Deze week een afspraak maken om de as van mijn vader op te halen bij het crematorium. Stof zijt gij, en tot stof zult gij wederkeren, immers. Stof tot nadenken ook, want het besef dat mijn bordje inmiddels grotendeels leeg is gegeten, dringt zich steeds vaker op, inclusief de vraag of er nog een toetje wordt geserveerd, en zo ja: of dat toetje zal smaken. Over de vraag wat mijn nalatenschap zal zijn, is het antwoord waarschijnlijk: behalve een ferme platencollectie, bitter weinig. Nou is ook niet iedereen gezegend met het talent en/of doorzettingsvermogen om iets wat eeuwigheidswaarde bezit te creëren. Bij popartiesten ligt dat anders.
De afgelopen weken meldden zich weer enkele meer en minder bekende rock- en popgoden voor ‘the great gig in the sky’. Onder meer Sixto ‘Sugarman’ Rodriguez, die zonder het zelf te weten uitgroeide tot een ster in Zuid-Afrika. Robbie Robertson, de belangrijkste songschrijver bij het legendarische The Band. En Sinéad O’Connor uiteraard. Steevast volgen er dan necrologieën, waarin de verdiensten van de overleden artiest worden opgesomd en zijn of haar albums nog maar eens worden bewierookt. Bij Sinéad O’Connor viel wat dat betreft Morrissey wat uit de toon. Of trof hij nou net de juiste toon, met zijn opmerking dat de Ierse pas na haar dood de credits kreeg die ze eigenlijk bij leven had verdiend? Toegegeven, er zijn momenten geweest dat ook ik de zangeres ietwat van Lotje getikt vond. Voor zover dat nodig was, opende de documentaire ‘Nothing Compares’, die een tijdje geleden werd uitgezonden, de ogen. Het misbruik in haar jonge jaren, het verstikkende politieke en religieuze klimaat in Ierland, het verzet tegen een platenmaatschappij die haar een ‘sexy’ imago wilde aanmeten en haar strijd tegen onrecht op allerlei vlakken; de docu bood voor wie alleen het perfecte popplaatje en haar succes zag, een andere, onthutsende kijk op leven en carrière.

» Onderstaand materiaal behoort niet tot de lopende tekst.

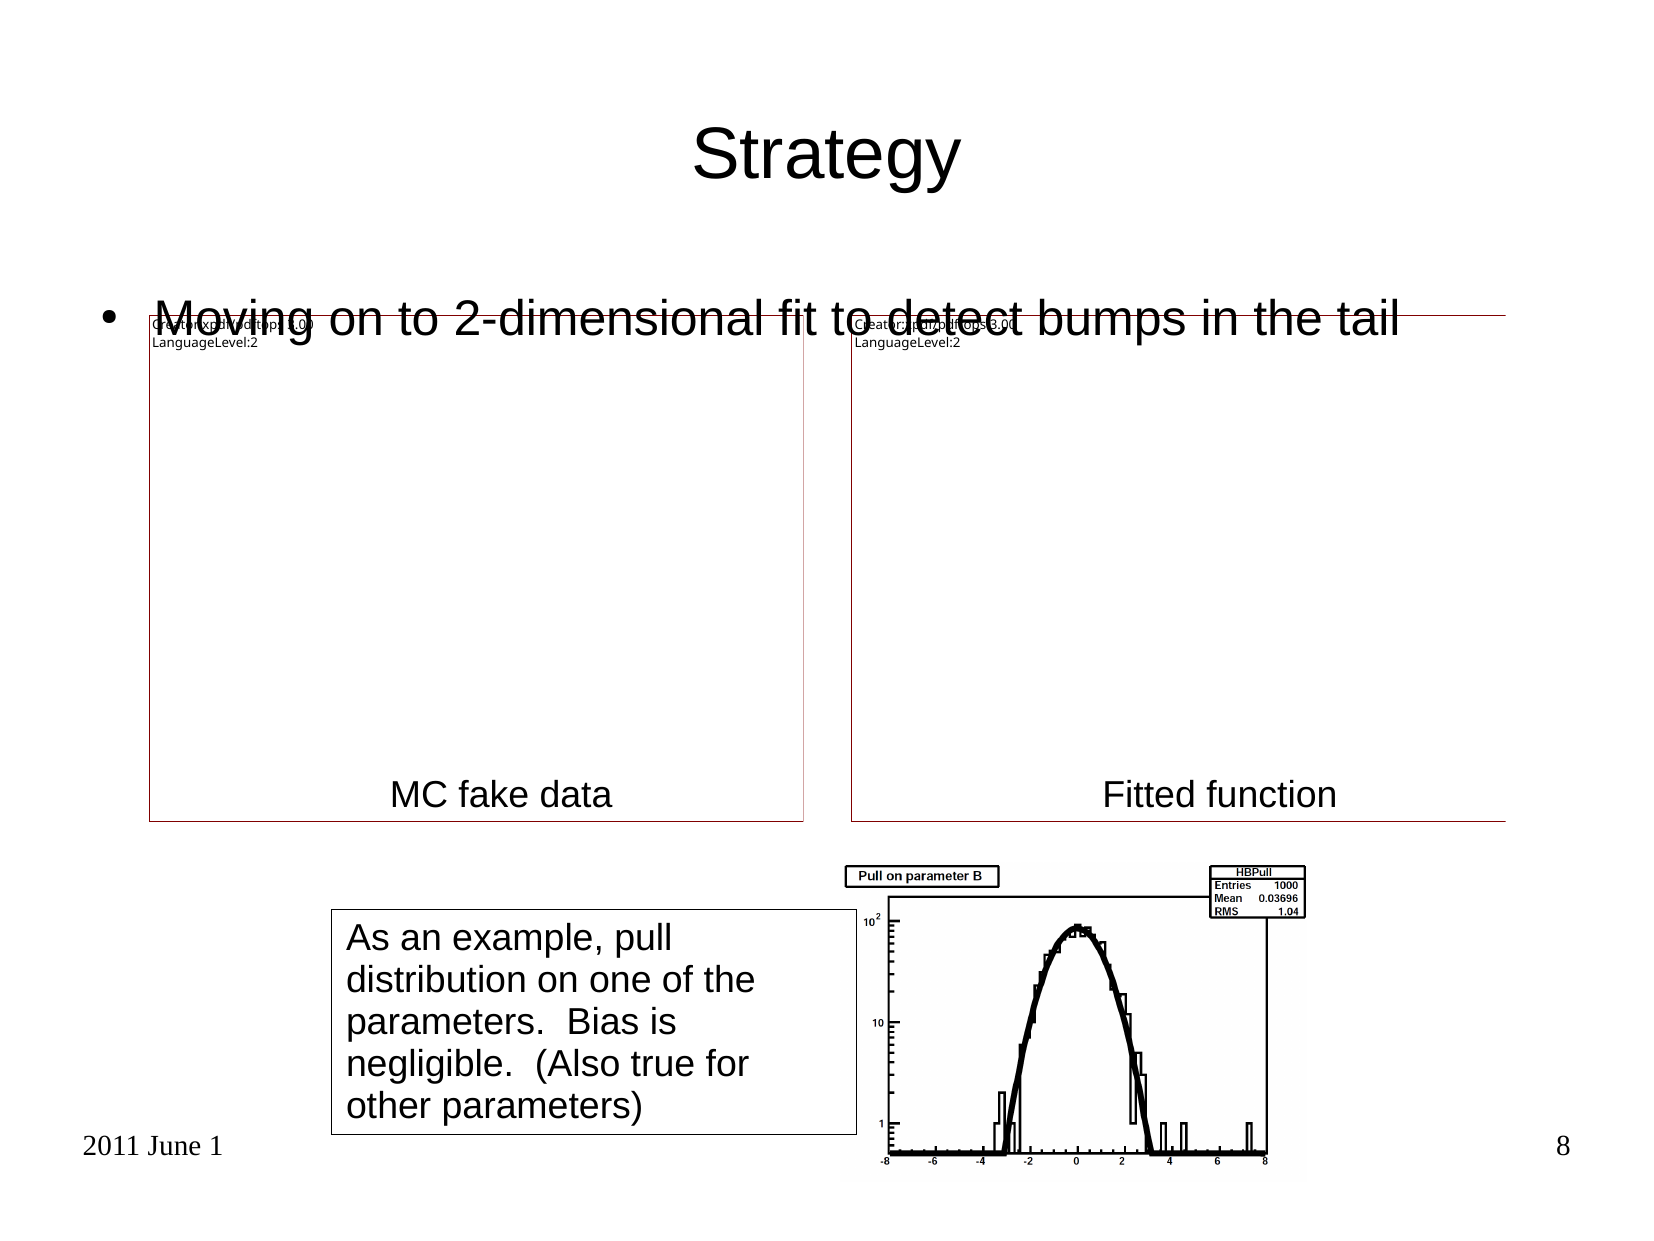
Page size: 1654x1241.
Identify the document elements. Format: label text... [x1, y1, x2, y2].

text_box As an example, pull distribution on one of the parameters. Bias is negligible. (Also true for other parameters) [331, 909, 857, 1135]
picture [840, 862, 1307, 1182]
list Moving on to 2-dimensional fit to detect bumps in the tail [82, 290, 1571, 1094]
title Strategy [82, 56, 1571, 250]
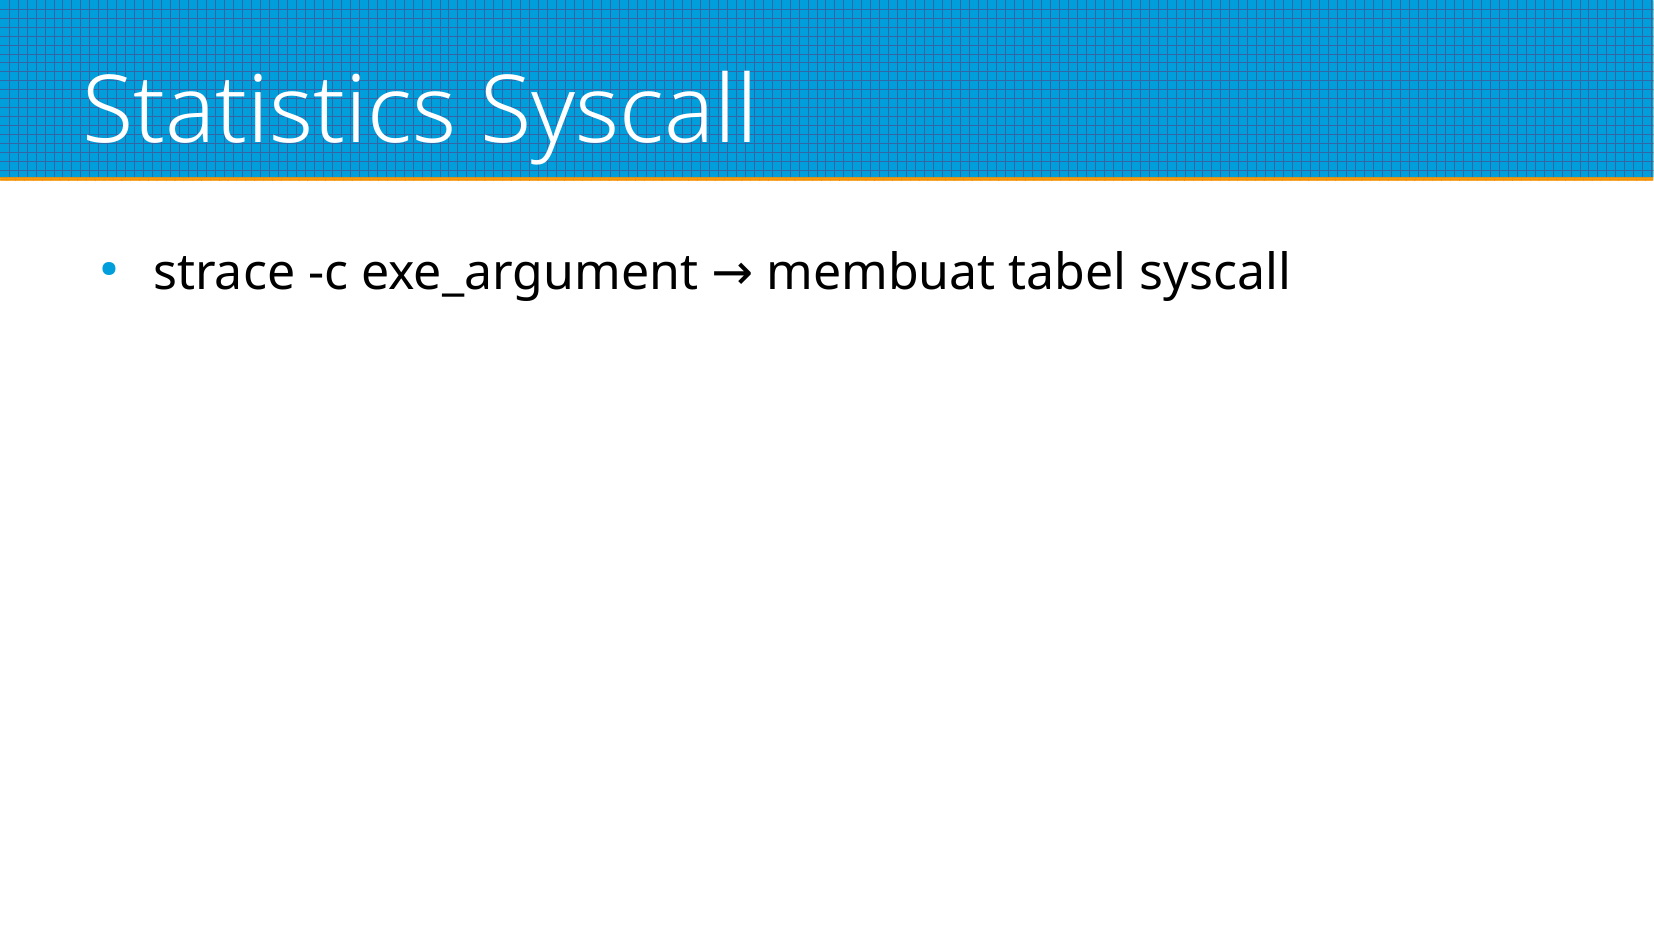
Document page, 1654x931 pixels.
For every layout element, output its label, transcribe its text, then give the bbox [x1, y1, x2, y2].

title Statistics Syscall [82, 14, 1571, 171]
list strace -c exe_argument → membuat tabel syscall [82, 236, 1563, 811]
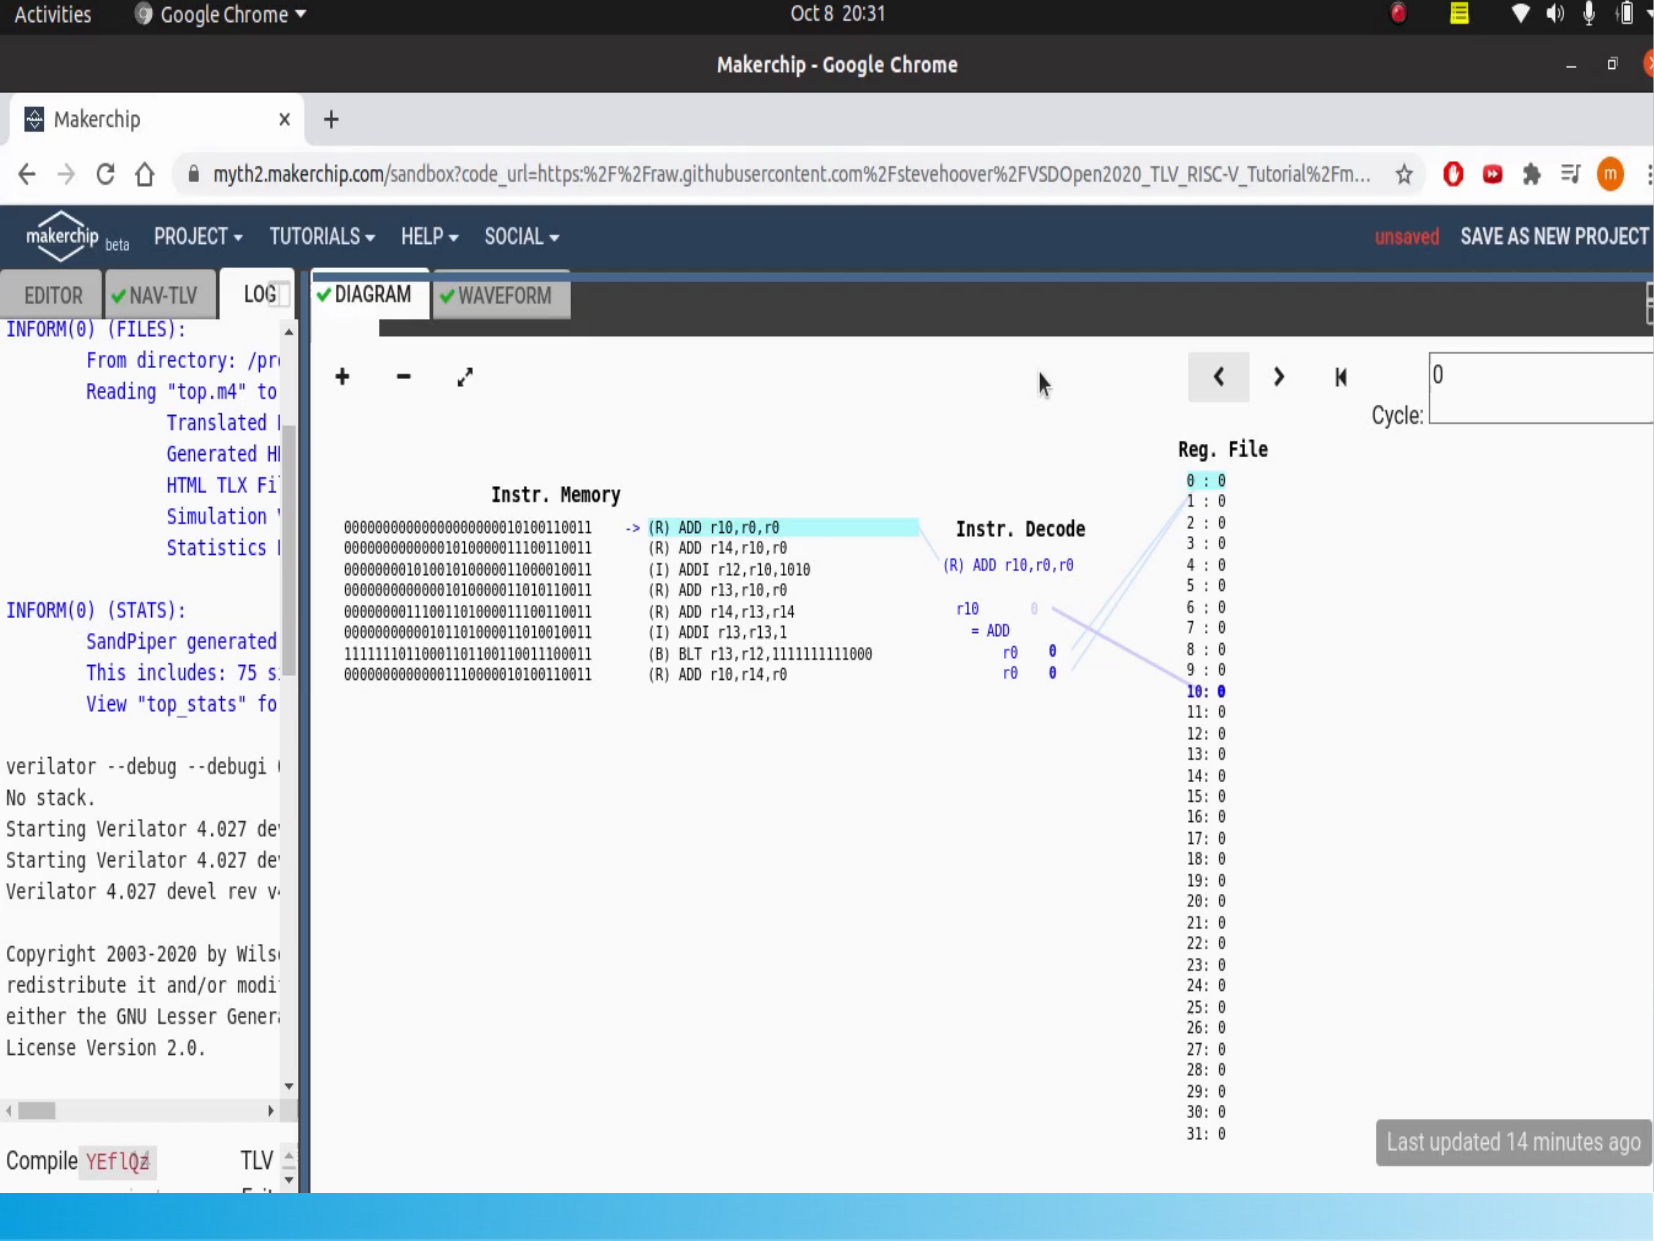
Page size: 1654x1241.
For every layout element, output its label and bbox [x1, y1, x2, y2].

picture [0, 1193, 1654, 1241]
text_box [0, 0, 1654, 1193]
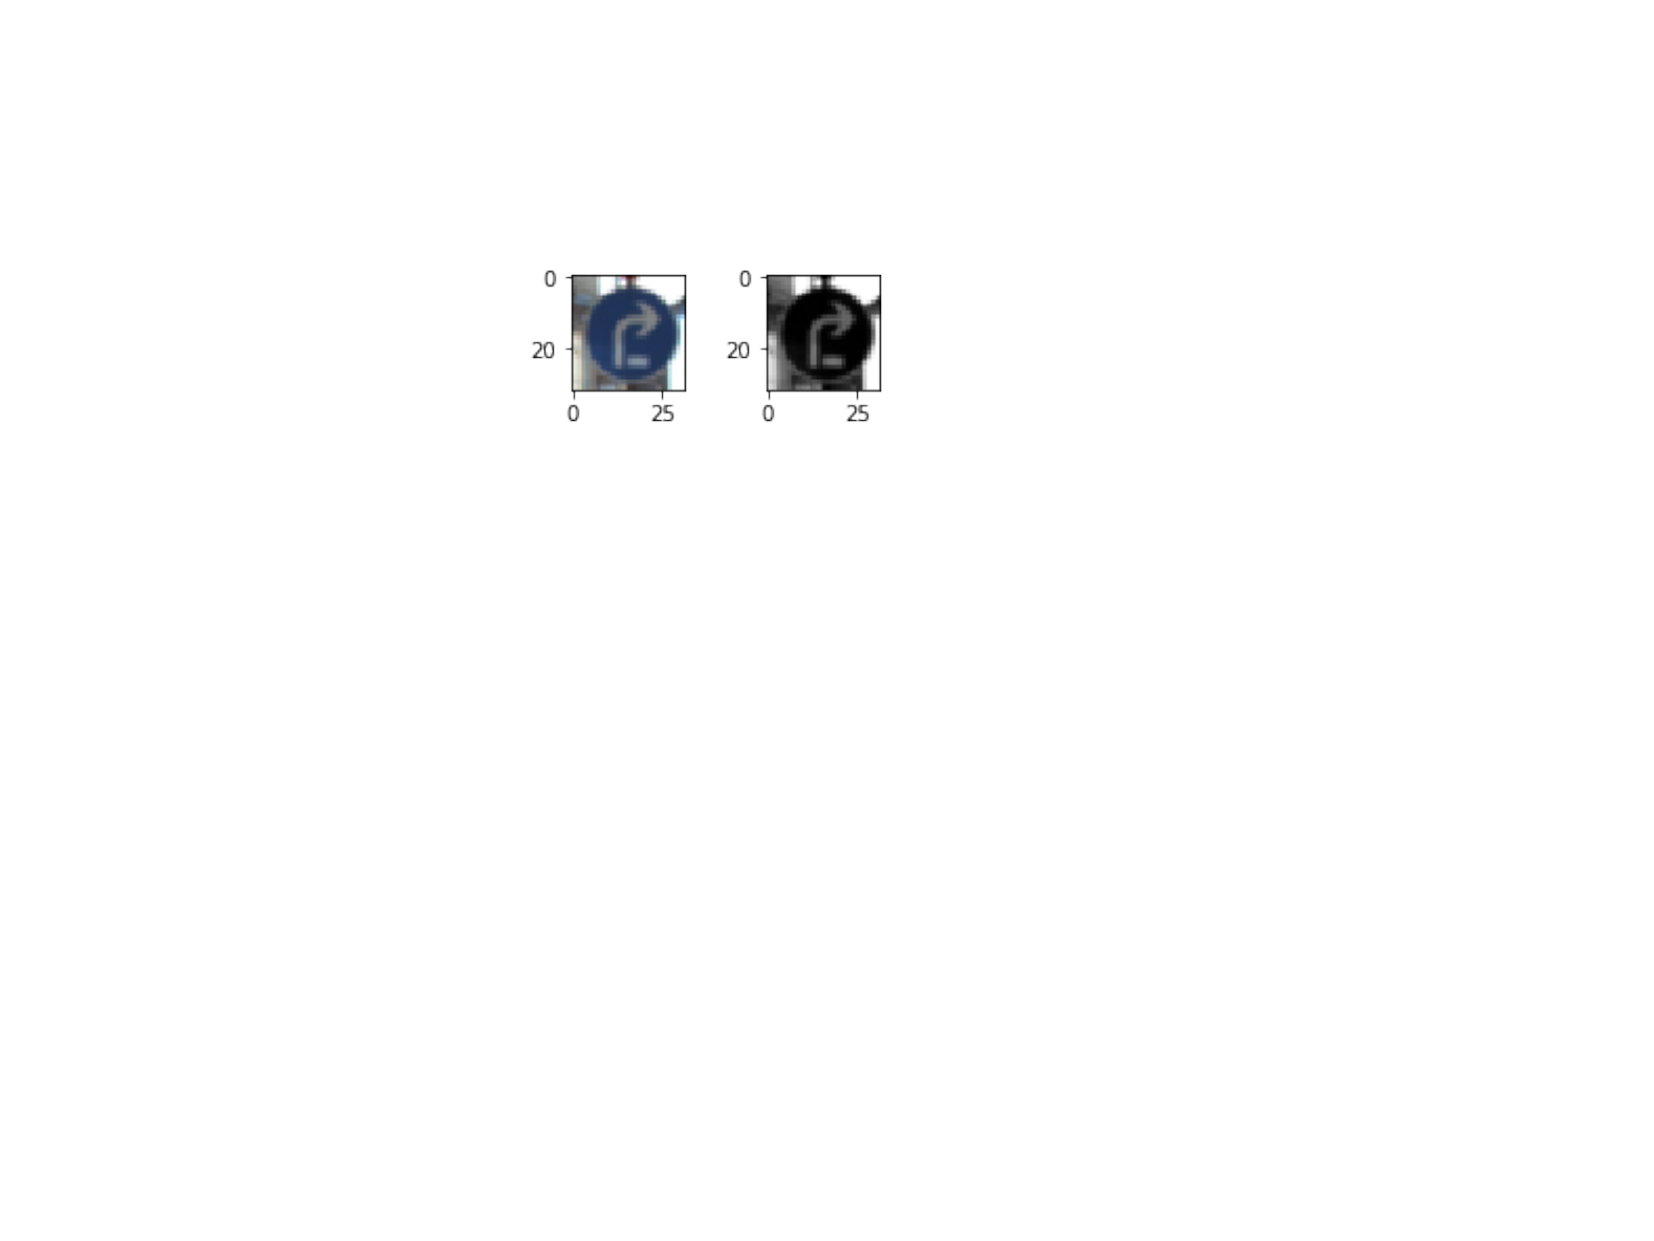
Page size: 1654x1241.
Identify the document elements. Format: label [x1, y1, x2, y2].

picture [515, 255, 901, 441]
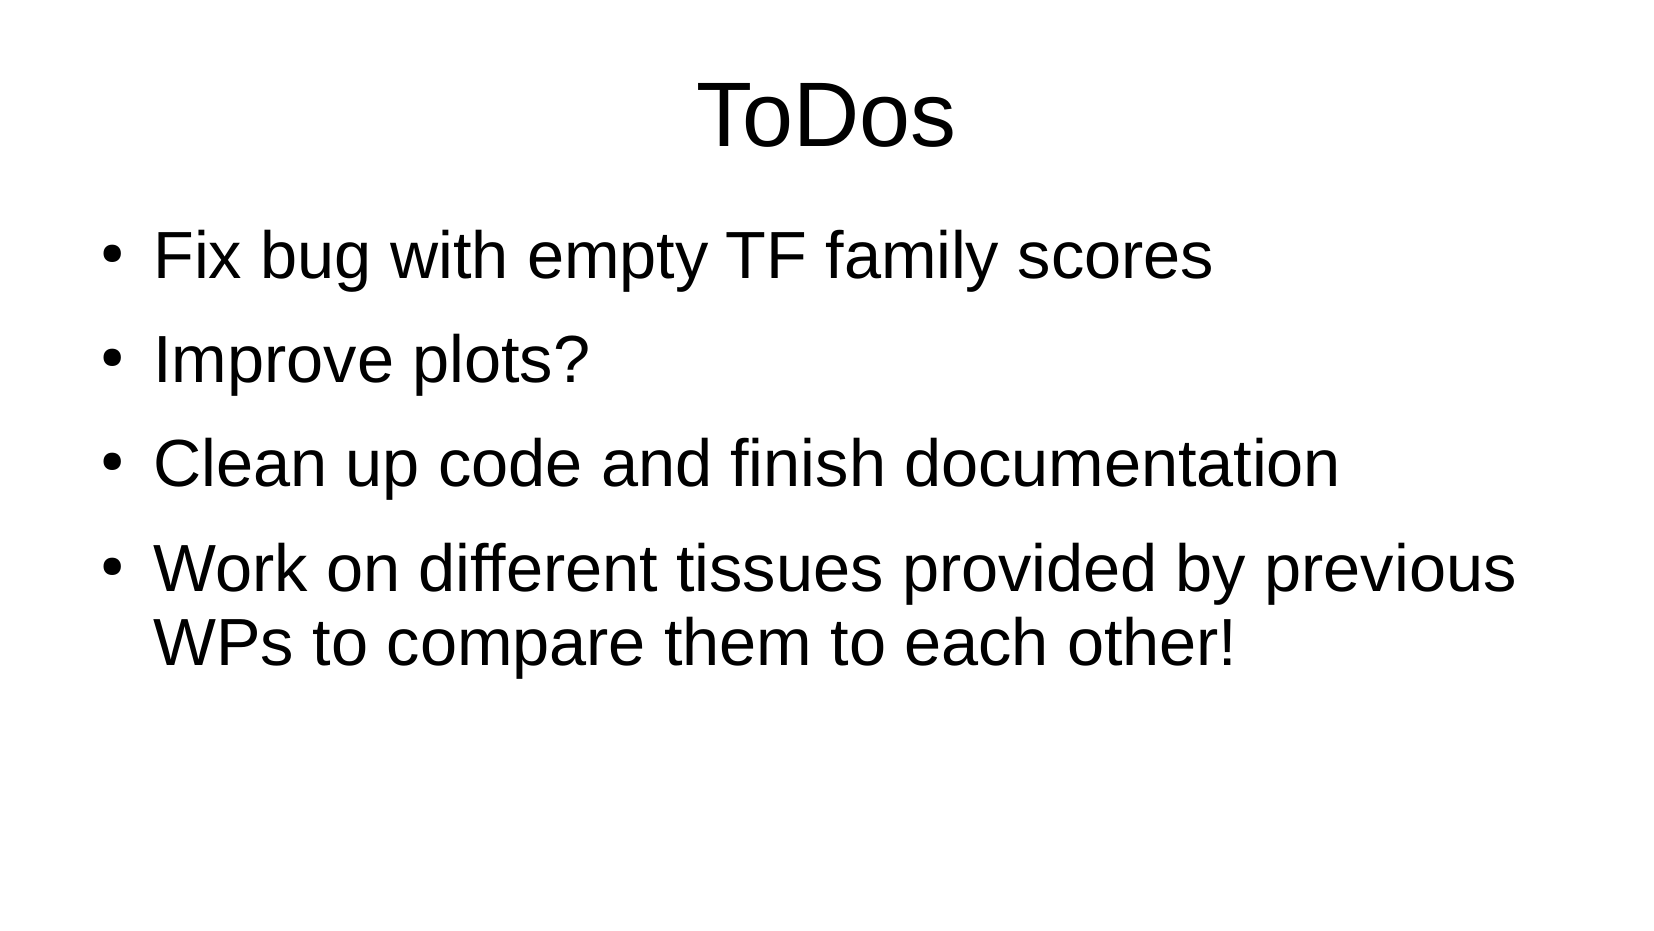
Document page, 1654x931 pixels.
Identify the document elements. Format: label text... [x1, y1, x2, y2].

Bijkomend effect bij het heengaan van een artiest: de plaatverkoop van de back catalogue schiet de hoogte in en het is dé gelegenheid bij uitstek om nog eens in de discografie van de beweende te duiken. Een re-issue van ‘Music from Big Pink’ van The Band, de blauwdruk voor wat later ‘Americana’ zou gaan heten, lag hier al een tijdje op een draaibeurt te wachten, dus die maar eens opgezet.
Afgelopen week was ik een paar dagen op citytrip naar Gent. Daar van de gelegenheid gebruik gemaakt om een kleine bedevaart te ondernemen. Het overlijden van Prince, David Bowie, Leonard Cohen en Lou Reed ten spijt, de dood van Luc de Vos, zanger van het onvolprezen Gorki, raakte me enkele jaren geleden nog het meest. Dus koers gezet naar het Baudelo-parkje in Gent, waar een metershoge afbeelding van ‘Voske’ een gevel siert. Rechts onderaan de mural een stukje tekst uit de klassieker ‘Mia’ van Gorki: ‘Niemand gaat verloren’. Daar dan maar wat troost uit geput. Moedig voorwaartsch!